With 10 function calls per primitive, this equates to over 5 million
function calls per frame.  This is certainly a worst-case scenario, and
there are certainly more efficient methods of rendering such large
amounts of data, but Viewperf (the industry-standard OpenGL benchmark)
deliberately stresses this path to measure the cost of API calls, as
many workstation OpenGL apps (engineering, CAD and 3D modelling tools)
still operate like this.

An important point to understand is that the round trip through the API,
into the driver and back out again for this immediate mode path can
often be counted in tens of instructions.  State of the art OpenGL
implementations often do runtime code generation to implement these
paths, resulting in a very lightweight driver backend for this part of
the API.  Clearly, the dispatching mechanism becomes a significant
percentage of the total number of cycles here, and thus we want it to be
as efficient as possible.

It is worth noting that the Microsoft Windows implemenation of OpenGL
for x86 has dedicated space in its per-thread data structures for things
like the current context and dispatch table, so anything more than the
above two instructions for the top-level entrypoint will put GNU/Linux
at a disadvantage compared with that platform.
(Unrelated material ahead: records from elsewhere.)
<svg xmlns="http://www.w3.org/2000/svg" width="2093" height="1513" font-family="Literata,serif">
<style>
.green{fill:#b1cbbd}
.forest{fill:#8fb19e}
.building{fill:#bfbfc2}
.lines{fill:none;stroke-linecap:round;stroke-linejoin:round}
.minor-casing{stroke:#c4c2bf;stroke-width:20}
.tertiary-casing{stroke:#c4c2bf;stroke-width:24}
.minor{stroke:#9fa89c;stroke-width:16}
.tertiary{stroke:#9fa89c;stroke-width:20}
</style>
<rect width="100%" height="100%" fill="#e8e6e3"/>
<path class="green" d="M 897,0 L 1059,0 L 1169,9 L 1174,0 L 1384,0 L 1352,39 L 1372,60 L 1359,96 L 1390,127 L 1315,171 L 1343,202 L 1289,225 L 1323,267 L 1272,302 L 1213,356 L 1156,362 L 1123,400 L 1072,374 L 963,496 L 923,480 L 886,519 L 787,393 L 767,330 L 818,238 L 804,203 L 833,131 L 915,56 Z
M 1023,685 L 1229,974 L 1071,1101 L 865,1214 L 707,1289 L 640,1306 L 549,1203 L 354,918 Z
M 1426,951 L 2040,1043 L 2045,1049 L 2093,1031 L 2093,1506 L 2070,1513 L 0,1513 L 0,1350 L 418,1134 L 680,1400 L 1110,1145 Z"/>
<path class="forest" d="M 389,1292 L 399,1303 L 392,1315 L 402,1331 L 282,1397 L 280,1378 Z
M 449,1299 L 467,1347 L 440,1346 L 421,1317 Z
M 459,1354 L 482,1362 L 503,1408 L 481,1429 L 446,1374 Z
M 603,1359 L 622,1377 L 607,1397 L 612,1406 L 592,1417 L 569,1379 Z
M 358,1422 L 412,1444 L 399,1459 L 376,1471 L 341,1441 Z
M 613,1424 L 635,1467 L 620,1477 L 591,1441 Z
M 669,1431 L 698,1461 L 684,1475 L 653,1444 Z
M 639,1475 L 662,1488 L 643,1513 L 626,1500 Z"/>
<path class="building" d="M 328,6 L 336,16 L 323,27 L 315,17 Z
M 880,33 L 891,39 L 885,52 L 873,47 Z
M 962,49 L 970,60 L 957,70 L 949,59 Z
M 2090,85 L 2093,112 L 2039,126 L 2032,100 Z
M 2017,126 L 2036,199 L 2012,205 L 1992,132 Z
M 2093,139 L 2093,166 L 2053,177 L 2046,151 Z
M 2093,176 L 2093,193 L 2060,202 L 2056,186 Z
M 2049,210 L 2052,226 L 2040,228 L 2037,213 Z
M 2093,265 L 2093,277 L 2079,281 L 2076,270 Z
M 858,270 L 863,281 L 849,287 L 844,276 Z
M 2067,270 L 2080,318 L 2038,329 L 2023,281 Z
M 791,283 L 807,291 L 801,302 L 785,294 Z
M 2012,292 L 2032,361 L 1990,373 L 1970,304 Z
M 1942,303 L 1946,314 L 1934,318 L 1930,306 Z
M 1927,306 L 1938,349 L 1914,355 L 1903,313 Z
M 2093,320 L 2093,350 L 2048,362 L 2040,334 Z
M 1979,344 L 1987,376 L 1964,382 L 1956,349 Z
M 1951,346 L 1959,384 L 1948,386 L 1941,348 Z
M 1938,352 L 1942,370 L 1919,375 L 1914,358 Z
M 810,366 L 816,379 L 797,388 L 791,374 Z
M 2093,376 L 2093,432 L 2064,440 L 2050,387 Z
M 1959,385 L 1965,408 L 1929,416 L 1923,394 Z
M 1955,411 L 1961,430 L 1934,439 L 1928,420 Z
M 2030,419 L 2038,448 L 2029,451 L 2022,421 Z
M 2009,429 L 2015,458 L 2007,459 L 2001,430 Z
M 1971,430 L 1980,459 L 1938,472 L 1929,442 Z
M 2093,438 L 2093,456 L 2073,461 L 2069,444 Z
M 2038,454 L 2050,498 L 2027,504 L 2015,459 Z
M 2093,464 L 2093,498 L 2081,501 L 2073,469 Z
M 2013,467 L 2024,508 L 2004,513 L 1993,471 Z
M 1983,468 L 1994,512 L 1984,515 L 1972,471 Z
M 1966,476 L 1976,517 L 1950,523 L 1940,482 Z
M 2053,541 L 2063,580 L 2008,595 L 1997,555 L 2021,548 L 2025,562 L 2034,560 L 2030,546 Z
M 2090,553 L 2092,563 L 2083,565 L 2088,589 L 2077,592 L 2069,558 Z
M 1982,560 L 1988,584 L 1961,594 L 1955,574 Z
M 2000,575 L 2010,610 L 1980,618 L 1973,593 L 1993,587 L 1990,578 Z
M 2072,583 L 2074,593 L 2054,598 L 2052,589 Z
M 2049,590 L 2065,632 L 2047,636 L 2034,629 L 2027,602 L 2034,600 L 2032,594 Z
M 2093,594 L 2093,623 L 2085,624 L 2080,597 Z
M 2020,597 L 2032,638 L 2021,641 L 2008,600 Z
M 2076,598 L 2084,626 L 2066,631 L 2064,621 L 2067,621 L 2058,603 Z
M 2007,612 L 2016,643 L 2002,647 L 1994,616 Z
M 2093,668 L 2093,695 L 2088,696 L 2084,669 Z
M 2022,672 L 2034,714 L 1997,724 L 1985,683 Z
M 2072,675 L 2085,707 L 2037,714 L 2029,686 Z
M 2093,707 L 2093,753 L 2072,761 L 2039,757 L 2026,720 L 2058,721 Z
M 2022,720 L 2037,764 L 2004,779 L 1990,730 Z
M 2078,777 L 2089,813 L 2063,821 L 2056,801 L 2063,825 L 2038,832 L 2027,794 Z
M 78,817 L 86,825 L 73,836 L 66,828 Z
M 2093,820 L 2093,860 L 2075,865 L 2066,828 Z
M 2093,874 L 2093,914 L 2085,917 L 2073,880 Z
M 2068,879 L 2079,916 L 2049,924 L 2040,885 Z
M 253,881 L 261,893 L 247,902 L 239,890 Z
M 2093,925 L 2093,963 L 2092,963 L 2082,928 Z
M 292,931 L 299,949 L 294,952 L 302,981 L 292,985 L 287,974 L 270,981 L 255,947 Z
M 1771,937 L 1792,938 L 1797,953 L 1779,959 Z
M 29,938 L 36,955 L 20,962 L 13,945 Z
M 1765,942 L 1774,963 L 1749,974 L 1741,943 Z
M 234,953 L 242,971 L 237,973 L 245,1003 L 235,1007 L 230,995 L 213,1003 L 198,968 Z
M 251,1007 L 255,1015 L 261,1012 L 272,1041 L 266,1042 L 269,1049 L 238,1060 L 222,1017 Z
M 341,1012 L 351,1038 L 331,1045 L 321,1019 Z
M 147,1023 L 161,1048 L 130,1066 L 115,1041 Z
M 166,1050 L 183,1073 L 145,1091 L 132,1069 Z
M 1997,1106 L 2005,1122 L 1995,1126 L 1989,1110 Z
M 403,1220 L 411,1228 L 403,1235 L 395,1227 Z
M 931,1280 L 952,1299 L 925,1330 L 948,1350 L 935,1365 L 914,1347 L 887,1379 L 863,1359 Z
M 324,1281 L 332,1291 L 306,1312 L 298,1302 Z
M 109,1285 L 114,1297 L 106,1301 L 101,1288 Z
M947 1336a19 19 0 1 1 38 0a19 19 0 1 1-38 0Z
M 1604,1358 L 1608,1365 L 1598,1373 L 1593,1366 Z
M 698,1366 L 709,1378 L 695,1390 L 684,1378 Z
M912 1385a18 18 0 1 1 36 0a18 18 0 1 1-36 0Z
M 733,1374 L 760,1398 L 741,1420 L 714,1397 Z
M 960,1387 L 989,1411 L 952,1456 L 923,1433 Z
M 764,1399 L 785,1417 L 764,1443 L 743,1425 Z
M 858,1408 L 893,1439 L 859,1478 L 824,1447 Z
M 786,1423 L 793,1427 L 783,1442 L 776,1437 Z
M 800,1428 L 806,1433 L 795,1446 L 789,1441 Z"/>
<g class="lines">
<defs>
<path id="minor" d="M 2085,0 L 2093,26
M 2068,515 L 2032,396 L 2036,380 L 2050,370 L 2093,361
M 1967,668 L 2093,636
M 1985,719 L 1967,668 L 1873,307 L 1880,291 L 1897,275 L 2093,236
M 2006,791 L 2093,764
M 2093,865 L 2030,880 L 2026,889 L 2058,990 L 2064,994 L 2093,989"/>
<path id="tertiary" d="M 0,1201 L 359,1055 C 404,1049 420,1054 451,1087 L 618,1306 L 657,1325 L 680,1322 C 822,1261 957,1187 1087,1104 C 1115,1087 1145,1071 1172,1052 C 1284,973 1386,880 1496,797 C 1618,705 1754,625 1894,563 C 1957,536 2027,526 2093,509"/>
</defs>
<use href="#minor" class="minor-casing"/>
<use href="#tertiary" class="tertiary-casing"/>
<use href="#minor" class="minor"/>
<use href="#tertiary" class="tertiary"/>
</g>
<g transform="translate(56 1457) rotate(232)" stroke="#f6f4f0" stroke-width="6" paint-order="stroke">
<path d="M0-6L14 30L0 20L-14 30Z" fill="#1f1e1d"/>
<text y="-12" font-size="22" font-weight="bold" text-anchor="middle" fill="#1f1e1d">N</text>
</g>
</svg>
For ease of implementation and delivery of a libGL that makes use of
these features, I propose we add the libGL-specific thread local storage
area in the space reserved for the p_header field at the start of the
structure, like so:

     enum __libGL_tsd_key_t {
       _LIBGL_TSD_KEY_CONTEXT = 0,
       _LIBGL_TSD_KEY_DISPATCH,
       /* leave room for vendor-specific data */
       _LIBGL_TSD_KEY_N = 8
     };

     struct _pthread_descr_struct {
       union {
         struct {
           void *tcb;
           union dtv *dtvp;
           pthread_descr self;
         } data;
-       void *__padding[16];
+       void *__padding[8];
       } p_header;
+     void *p_libGL_specific[_LIBGL_TSD_KEY_N];

       pthread_descr p_nextlive, p_prevlive;
       pthread_descr p_nextwaiting;
       pthread_descr p_nextlock;
       ...
     };

This allows us to provide this functionality in libGL on all glibc-2.2
systems.  glibc-2.1 can also be supported on x86 (given a functional
kernel), as these versions did not use the segment registers for
pthread_descr access.  Given the importance of "free" thread local
storage to an OpenGL implementation, I believe this change is warranted,
even though it may not be the one chosen if the pthread_descr structure
was being designed from scratch.

The recent advancements in glibc's support for automatic thread-local
storage using the __thread keyword (as described in Ulrich Drepper's
To-Do list for glibc-2.3 under 'Implement TLS in dynamic linker',
http://people.redhat.com/drepper/todo-2.3.html) are encouraging, and
some may suggest that using this support would be more appropriate.
However, the additional pointer dereferences to access these new
thread-local storage areas will always be slower than the direct access
scheme proposed above.  Also, it will be some time before this system
is widely available, where the changes proposed above are binary
compatible with all glibc-2.2 releases.

-- Gareth

PS - I am not subscribed to libc-alpha, so please CC me on any replies.